» WORK TO COMPLETE:
Would you return, word for word, the lines of the data below from the line with "1.2 Historical Context" through the line with "4.2 Psychological Safety", and no others?

[[ MATERIAL FOR THE TASK open ]]

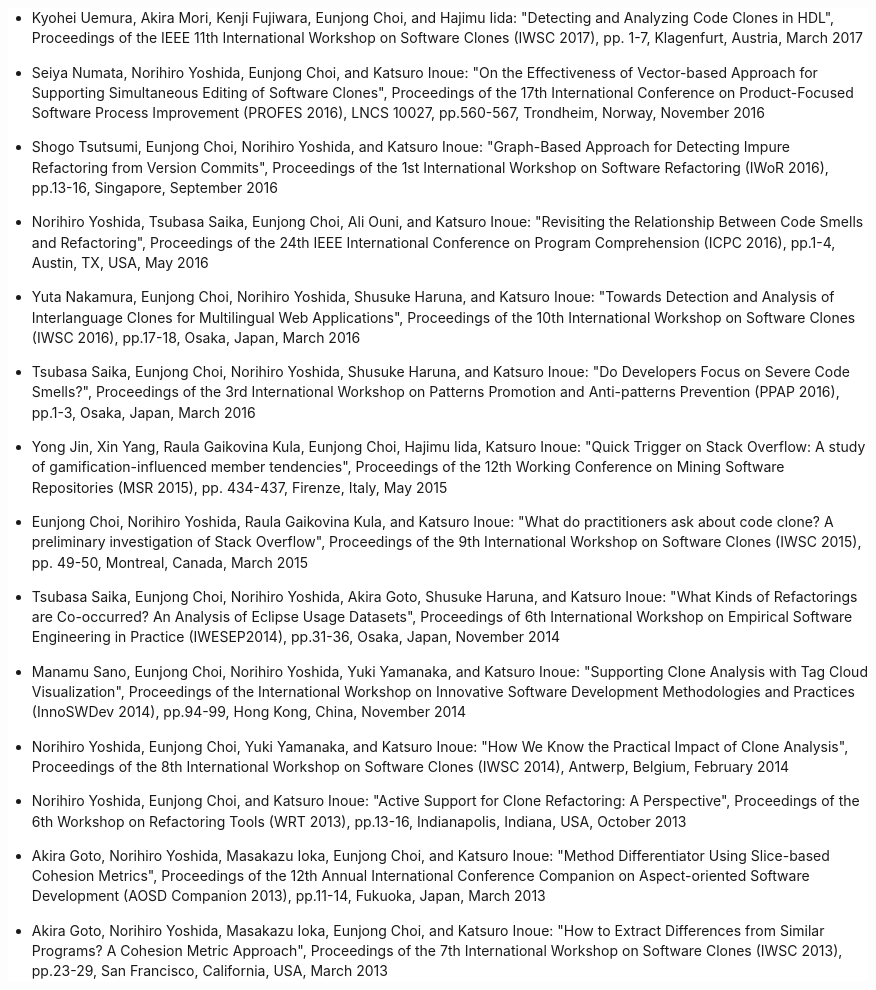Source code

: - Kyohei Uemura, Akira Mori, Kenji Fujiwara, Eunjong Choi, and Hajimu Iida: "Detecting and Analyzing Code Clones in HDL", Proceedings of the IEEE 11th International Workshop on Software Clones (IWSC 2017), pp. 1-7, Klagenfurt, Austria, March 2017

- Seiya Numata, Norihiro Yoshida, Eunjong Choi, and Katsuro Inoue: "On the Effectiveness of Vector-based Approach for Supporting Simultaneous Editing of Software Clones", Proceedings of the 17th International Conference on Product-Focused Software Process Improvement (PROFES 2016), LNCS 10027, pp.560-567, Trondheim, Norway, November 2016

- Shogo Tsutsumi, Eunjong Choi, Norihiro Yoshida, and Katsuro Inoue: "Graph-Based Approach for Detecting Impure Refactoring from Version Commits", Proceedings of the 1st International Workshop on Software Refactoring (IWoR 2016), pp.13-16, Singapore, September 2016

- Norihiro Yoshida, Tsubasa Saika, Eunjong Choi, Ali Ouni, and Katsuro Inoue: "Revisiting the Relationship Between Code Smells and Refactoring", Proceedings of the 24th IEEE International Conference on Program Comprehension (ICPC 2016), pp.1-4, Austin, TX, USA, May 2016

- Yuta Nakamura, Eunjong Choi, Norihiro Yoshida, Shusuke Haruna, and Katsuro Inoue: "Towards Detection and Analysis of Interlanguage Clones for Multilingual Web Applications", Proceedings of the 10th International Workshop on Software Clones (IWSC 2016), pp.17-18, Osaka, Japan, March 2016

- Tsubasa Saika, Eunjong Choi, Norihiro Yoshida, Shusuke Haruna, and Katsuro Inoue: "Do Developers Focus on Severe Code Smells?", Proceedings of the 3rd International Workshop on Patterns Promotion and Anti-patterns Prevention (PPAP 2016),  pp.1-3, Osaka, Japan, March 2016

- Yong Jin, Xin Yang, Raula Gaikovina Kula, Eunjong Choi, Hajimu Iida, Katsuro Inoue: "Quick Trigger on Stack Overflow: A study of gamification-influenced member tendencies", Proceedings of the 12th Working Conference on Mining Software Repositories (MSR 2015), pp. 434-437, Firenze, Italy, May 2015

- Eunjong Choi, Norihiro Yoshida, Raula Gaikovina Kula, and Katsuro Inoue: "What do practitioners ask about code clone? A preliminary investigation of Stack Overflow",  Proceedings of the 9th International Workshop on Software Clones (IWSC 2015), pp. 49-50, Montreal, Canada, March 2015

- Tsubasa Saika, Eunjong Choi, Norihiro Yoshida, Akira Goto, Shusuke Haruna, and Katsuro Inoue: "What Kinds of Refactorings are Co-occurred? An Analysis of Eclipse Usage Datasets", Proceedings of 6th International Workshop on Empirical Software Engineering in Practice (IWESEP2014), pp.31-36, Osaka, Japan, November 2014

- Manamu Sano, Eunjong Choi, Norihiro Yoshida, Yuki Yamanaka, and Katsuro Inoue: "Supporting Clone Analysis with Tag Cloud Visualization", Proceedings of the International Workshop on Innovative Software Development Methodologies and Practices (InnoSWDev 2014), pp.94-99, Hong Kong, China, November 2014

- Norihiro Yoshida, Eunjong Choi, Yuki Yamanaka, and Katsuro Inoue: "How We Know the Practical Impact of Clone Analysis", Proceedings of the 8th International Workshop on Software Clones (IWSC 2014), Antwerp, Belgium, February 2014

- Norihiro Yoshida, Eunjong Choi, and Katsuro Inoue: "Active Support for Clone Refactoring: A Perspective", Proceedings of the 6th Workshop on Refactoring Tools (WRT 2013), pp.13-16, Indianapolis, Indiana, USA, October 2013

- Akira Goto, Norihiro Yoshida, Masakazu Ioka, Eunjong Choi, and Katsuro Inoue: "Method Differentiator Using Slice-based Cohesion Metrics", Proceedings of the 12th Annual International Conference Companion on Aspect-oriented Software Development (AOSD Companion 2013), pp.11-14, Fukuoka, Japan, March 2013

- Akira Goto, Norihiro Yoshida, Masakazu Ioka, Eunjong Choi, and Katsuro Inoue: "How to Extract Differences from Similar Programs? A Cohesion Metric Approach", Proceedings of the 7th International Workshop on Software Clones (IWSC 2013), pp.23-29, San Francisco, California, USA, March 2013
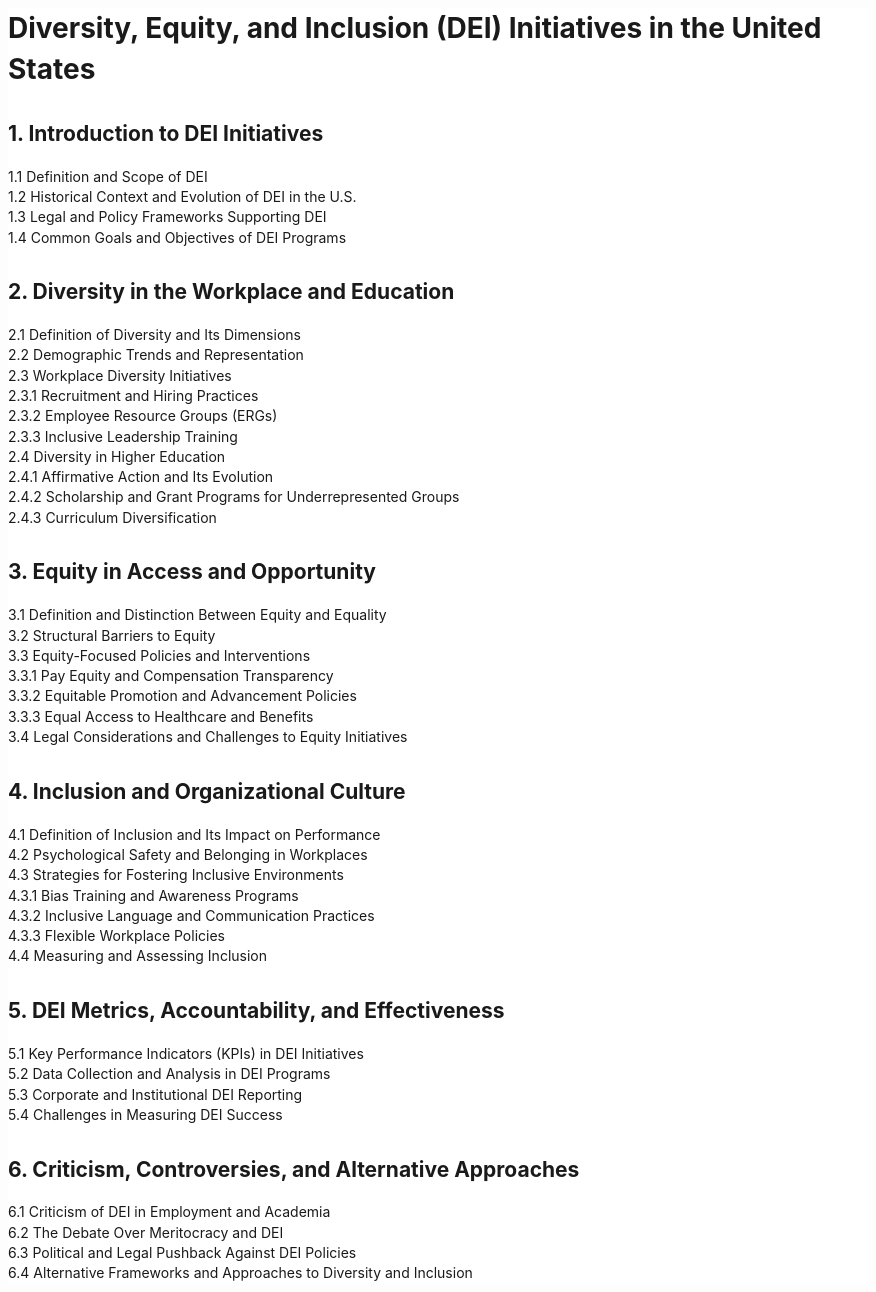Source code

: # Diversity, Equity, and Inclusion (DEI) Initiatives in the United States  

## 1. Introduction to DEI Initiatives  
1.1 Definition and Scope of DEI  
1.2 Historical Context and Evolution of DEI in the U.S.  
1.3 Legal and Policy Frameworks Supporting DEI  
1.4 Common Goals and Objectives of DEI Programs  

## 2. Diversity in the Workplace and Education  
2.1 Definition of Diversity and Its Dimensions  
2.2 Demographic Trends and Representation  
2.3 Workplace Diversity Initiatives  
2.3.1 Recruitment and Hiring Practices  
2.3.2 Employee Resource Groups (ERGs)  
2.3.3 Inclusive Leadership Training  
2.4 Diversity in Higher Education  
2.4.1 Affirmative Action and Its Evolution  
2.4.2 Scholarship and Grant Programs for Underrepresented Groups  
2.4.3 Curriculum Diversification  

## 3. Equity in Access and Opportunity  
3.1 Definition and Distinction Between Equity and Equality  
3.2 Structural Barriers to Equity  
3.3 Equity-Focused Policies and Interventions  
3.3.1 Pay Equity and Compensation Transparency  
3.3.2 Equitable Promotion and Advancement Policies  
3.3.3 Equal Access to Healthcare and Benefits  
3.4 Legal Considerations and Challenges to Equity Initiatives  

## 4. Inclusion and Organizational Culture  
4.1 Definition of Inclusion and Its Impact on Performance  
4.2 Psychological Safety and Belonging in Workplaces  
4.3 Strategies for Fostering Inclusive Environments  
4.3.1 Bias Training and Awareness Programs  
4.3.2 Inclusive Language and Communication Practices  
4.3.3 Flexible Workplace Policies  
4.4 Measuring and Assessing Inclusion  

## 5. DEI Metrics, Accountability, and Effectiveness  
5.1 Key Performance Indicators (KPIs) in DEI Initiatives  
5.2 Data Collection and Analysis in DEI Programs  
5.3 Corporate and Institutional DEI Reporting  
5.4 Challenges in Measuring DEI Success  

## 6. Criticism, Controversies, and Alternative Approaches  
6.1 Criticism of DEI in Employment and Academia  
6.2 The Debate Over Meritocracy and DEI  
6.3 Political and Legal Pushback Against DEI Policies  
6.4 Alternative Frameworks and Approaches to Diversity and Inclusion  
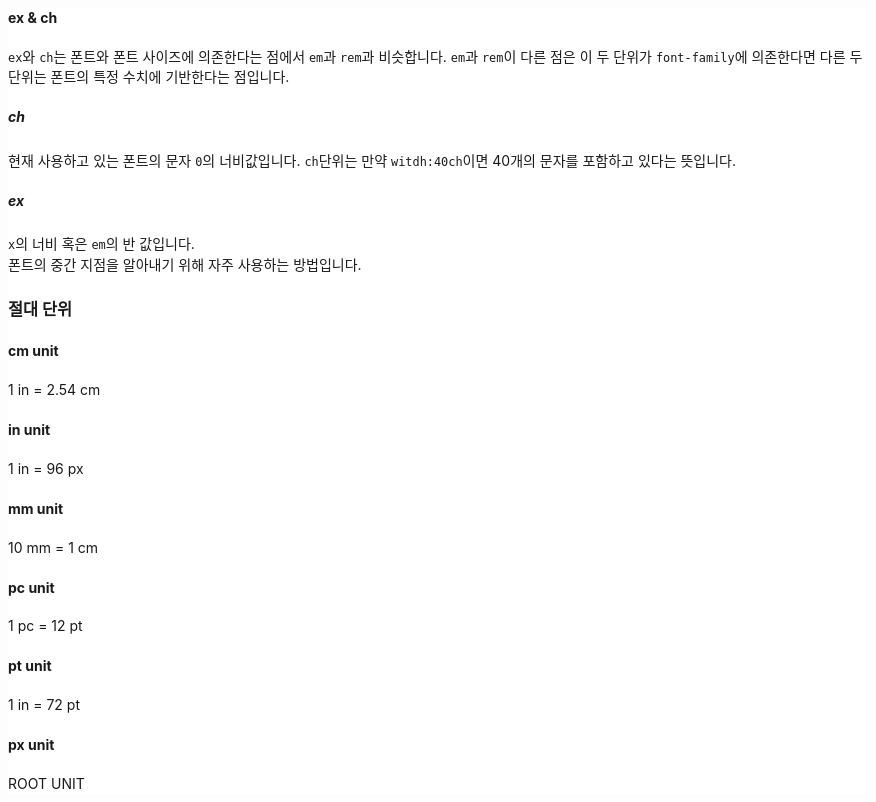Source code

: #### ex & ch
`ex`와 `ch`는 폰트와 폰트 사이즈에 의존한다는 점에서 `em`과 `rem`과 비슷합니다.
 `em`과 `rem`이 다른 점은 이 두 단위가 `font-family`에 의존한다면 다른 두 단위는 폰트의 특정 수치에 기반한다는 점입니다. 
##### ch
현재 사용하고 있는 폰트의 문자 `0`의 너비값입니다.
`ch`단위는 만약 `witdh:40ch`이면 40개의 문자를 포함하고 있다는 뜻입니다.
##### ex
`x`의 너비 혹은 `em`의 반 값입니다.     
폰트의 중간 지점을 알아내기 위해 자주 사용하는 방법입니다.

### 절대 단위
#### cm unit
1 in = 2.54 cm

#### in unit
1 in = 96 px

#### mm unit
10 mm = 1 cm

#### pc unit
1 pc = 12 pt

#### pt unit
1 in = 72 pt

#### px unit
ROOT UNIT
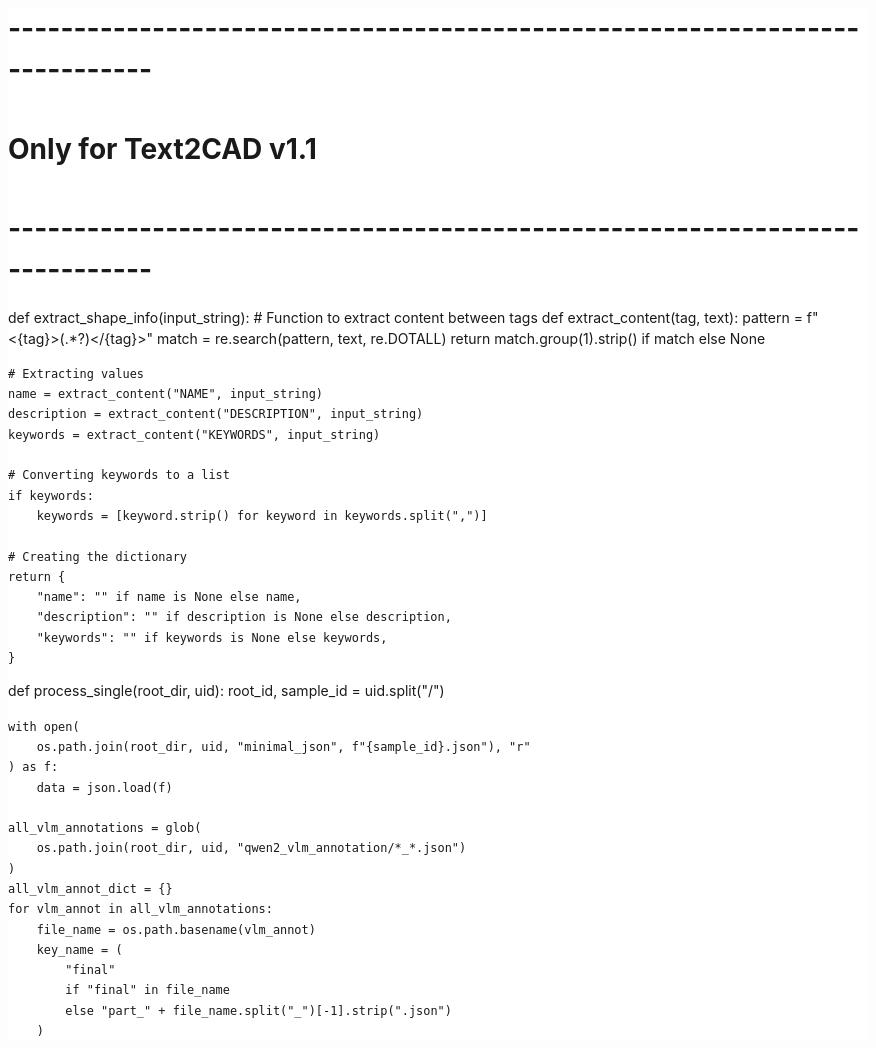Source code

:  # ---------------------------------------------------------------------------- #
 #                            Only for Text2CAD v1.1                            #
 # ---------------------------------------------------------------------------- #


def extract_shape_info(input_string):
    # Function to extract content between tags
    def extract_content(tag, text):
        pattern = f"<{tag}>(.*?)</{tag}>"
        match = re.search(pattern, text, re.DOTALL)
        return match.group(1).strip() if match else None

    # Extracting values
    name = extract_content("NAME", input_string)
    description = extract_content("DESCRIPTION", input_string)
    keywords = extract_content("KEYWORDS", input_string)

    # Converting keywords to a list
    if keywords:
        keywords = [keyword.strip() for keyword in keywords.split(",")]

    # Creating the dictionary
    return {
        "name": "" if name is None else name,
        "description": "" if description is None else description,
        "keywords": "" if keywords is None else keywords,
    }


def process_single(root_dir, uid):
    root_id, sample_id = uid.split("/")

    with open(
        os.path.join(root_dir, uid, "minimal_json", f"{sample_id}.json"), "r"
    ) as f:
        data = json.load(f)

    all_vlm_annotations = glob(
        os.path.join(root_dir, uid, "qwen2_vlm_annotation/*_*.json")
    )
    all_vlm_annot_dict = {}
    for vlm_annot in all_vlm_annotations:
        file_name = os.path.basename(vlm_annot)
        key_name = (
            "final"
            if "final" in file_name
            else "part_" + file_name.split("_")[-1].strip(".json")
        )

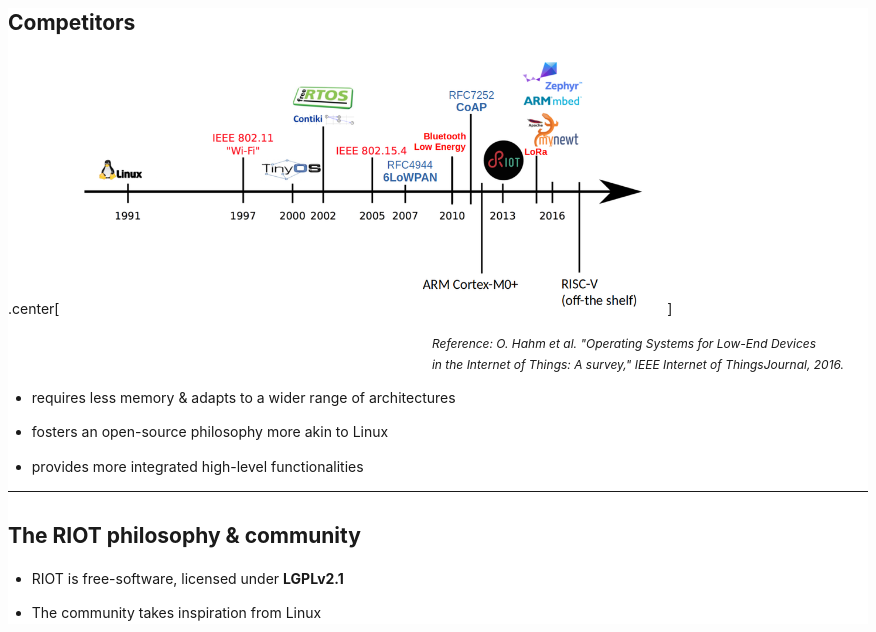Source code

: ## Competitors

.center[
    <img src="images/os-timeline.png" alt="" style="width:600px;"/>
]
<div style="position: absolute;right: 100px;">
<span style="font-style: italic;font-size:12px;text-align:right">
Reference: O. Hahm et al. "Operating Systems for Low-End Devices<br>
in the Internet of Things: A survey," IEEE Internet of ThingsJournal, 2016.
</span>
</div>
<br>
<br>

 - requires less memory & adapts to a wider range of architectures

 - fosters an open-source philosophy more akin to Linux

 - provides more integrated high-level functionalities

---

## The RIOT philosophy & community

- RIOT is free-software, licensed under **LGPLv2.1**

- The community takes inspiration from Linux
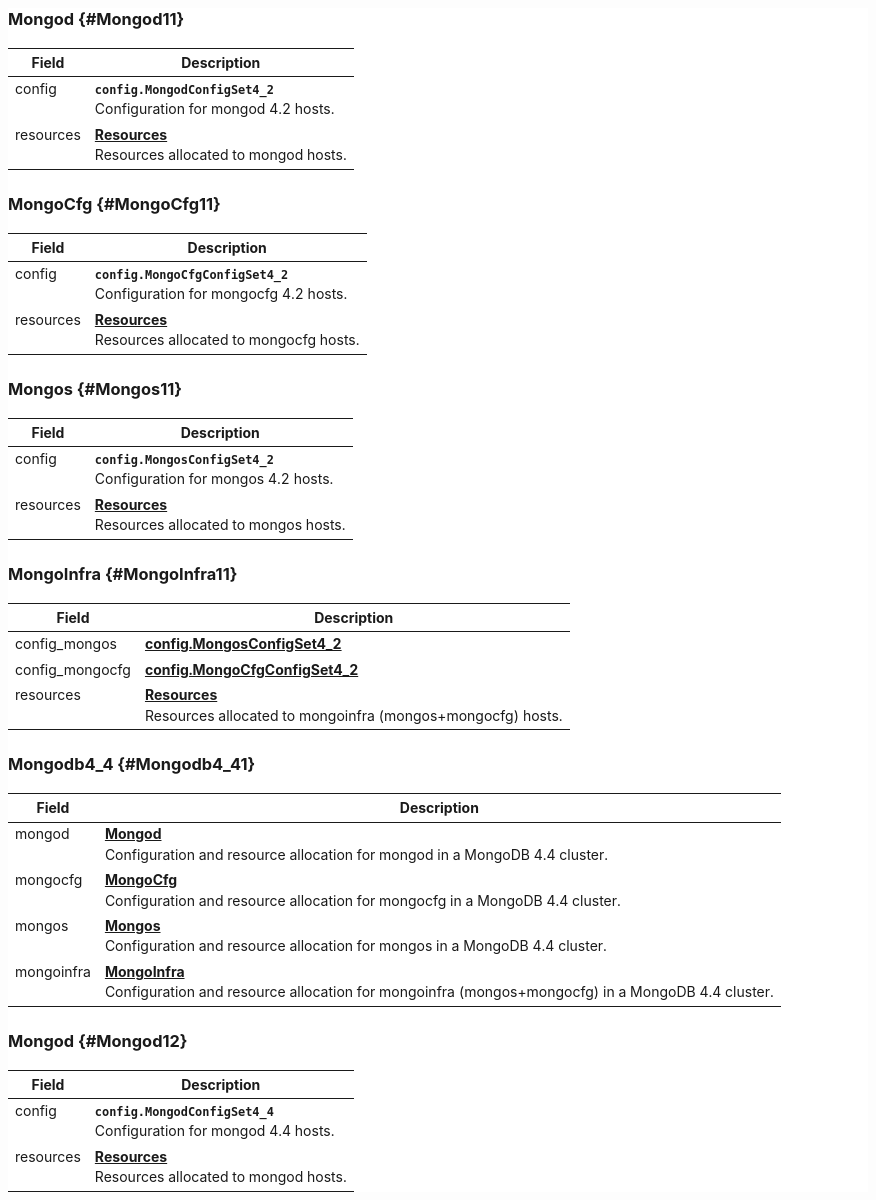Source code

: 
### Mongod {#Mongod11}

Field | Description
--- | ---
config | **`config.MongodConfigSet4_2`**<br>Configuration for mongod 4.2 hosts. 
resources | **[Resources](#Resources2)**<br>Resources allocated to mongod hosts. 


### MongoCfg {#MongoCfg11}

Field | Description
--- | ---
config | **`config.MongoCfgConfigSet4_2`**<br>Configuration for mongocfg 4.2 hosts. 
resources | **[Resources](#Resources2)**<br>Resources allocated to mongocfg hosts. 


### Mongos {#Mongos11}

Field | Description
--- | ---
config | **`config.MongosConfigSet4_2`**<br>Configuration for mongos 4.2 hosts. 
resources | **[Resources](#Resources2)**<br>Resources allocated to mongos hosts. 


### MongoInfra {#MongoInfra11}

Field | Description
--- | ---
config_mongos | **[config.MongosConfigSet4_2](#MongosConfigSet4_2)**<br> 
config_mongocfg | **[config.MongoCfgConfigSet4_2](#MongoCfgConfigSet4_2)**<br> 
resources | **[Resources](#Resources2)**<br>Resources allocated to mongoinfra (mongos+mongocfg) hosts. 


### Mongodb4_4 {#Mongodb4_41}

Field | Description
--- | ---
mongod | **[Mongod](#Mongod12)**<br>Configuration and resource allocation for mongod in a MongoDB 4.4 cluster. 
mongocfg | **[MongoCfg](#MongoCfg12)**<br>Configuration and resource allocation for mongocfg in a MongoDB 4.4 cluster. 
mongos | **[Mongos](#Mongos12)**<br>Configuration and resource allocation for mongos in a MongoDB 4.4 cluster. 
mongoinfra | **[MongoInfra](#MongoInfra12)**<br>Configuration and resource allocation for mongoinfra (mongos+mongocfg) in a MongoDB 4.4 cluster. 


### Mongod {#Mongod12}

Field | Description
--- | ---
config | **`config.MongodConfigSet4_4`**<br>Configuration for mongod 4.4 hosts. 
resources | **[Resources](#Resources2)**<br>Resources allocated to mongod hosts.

[[ MATERIAL FOR THE TASK closed ]]

» SOLUTION FOR THIS PROBLEM:
1.2 Historical Context and Evolution of DEI in the U.S.  
1.3 Legal and Policy Frameworks Supporting DEI  
1.4 Common Goals and Objectives of DEI Programs  

## 2. Diversity in the Workplace and Education  
2.1 Definition of Diversity and Its Dimensions  
2.2 Demographic Trends and Representation  
2.3 Workplace Diversity Initiatives  
2.3.1 Recruitment and Hiring Practices  
2.3.2 Employee Resource Groups (ERGs)  
2.3.3 Inclusive Leadership Training  
2.4 Diversity in Higher Education  
2.4.1 Affirmative Action and Its Evolution  
2.4.2 Scholarship and Grant Programs for Underrepresented Groups  
2.4.3 Curriculum Diversification  

## 3. Equity in Access and Opportunity  
3.1 Definition and Distinction Between Equity and Equality  
3.2 Structural Barriers to Equity  
3.3 Equity-Focused Policies and Interventions  
3.3.1 Pay Equity and Compensation Transparency  
3.3.2 Equitable Promotion and Advancement Policies  
3.3.3 Equal Access to Healthcare and Benefits  
3.4 Legal Considerations and Challenges to Equity Initiatives  

## 4. Inclusion and Organizational Culture  
4.1 Definition of Inclusion and Its Impact on Performance  
4.2 Psychological Safety and Belonging in Workplaces  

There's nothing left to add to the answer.